Deux Bédouins israéliens ont été arrêtés vendredi. Ils sont soupçonnés d’avoir poignardé un soldat à mort dans le sud d’Israël la semaine dernière, a indiqué le Shin Beth lundi.

Jeudi soir, le sergent Ron Kokia a été poignardé à mort dans un arrêt de bus dans la ville d’Arad. Selon le Shin Bet, cette attaque est de nature terroriste.

Les assaillants ont volé l’arme de la victime et ont fui les lieux, ce qui a donné lieu à une chasse à l’homme de grande ampleur dans le sud d’Israël.

Deux suspects avaient été arrêtés le lendemain, mais cette information avait été placée sous ordonnance de non-divulgation.

Lundi, cet embargo a été partiellement levé.

Ron Yitzhak Kokia, un soldat de Tsahal qui a été poignardé à mort dans une attaque terroriste, le 30 novembre 2017 (Crédit : Tsahal)

Selon le Shin Bet, l’un des suspects a admis avoir tué Kokia au cours de l’interview.

« Il a même conduit les enquêteurs du Shin Bet sur la trace de l’arme du soldat », a précisé le service de sécurité dans un communiqué.

La police intervient à Arad après une attaque au ccouteau, le 30 novembre 2017 (Crédit : Police israélienne)

Le Shin Bet a indiqué que l’attaque avait été commise pour des « motifs nationalistes », mais n’a pas mis en lumière d’autres éléments déclencheurs pour cette attaque. Les suspects évoquent généralement un évènement récent ou un incident impliquant un membre de la famille ou un ami, durant leurs aveux.

« L’interrogatoire est toujours en cours », a précisé le Shin Bet.

Des centaines de personnes se sont réunies au cimetière militaire de Kiryat Shaul pour rendre un dernier hommage à Kokia.

« Prends ta route, mon fils », a déclaré la mère de Kokia, Levana, devant près de 500 proches. « Des anges viendront à ta rencontre, des tapisseries fleuries seront déroulées sous tes pas.

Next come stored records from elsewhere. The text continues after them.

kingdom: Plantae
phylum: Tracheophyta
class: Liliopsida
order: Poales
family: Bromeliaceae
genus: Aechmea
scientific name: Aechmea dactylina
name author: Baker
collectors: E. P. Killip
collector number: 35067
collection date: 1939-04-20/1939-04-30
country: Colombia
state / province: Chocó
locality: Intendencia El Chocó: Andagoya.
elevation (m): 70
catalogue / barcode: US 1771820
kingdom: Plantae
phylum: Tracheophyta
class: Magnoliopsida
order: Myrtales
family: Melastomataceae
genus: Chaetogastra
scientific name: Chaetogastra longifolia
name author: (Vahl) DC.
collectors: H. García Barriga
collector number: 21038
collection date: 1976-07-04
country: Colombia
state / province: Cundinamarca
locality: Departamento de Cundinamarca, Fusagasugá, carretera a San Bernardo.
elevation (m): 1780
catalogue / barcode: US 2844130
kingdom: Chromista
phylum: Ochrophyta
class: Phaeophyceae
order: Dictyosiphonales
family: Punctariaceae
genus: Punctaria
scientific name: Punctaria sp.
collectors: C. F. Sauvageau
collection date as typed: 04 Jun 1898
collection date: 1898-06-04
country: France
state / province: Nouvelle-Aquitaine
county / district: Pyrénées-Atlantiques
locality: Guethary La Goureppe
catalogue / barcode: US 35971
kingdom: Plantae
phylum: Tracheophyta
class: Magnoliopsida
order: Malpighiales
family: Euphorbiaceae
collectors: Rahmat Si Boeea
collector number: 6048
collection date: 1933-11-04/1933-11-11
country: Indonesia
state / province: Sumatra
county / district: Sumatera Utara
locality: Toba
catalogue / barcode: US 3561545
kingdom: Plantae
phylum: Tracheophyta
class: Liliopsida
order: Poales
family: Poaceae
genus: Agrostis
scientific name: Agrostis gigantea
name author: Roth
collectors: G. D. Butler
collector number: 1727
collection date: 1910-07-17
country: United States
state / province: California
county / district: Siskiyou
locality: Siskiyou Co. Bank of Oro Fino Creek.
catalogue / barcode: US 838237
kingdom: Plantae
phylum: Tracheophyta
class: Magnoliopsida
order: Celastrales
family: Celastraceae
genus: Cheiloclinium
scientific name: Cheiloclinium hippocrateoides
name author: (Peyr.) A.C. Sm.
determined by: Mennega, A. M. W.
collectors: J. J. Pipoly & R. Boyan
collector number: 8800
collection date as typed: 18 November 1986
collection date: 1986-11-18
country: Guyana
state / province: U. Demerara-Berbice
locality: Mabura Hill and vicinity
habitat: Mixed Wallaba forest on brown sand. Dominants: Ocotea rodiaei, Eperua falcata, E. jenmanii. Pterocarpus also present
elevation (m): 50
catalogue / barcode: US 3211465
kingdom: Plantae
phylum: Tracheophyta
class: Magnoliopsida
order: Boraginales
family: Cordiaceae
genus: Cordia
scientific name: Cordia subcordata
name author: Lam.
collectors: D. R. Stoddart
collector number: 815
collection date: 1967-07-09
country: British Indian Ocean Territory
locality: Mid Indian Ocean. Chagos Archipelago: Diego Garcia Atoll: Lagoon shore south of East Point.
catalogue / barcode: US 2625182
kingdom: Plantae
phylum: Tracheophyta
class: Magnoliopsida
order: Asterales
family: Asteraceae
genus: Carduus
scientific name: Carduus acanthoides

Prends ta route vers les bras de Dieu. »

« Nous n’avons pas de mots pour évoquer la vie avec l’idée que tu n’en feras plus partie », a exprimé Shani, la sœur de la victime, entre deux sanglots. « Comment t’es-tu retrouvé là-bas [à l’arrêt de bus] seul, sans que nous soyons là pour te protéger ? Nous aurions tant voulu être avec toi pendant tes derniers instants, te prendre dans nos bras et ne pas te laisser partir. »

Des centaines de personnes assistent à l’enterrement du soldat Ron Kokia, 19 ans, au cimetière miliaire de Kiryat Shaul, à Tel Aviv, le 3 décembre 2017. (Crédit : Miriam Alster/Flash90)

Kokia, originaire de Tel Aviv, servait dans la brigade Nahal, une unité d’infanterie dont la base est située en périphérie d’Arad.

Le soldat faisait du stop près d’un centre commercial vers 21 heures 30, au moment où il a été attaqué. Quand les secouristes sont arrivés sur les lieux du crime, ils l’ont trouvé dans un état critique, inconscient et sans pouls, selon Maguen David Adom. Un hélicoptère avait été dépêché pour opérer un transfert vers l’hôpital. Les ambulanciers l’ont réanimé dans l’ambulance mais ont été contraints de prononcer son décès avant d’avoir atteint l’hélicoptère, selon l’un des secouristes.

La radio militaire a indiqué que sa famille avait fait don de ses organes.

L’équipe du Times of Israel a contribué à cet article.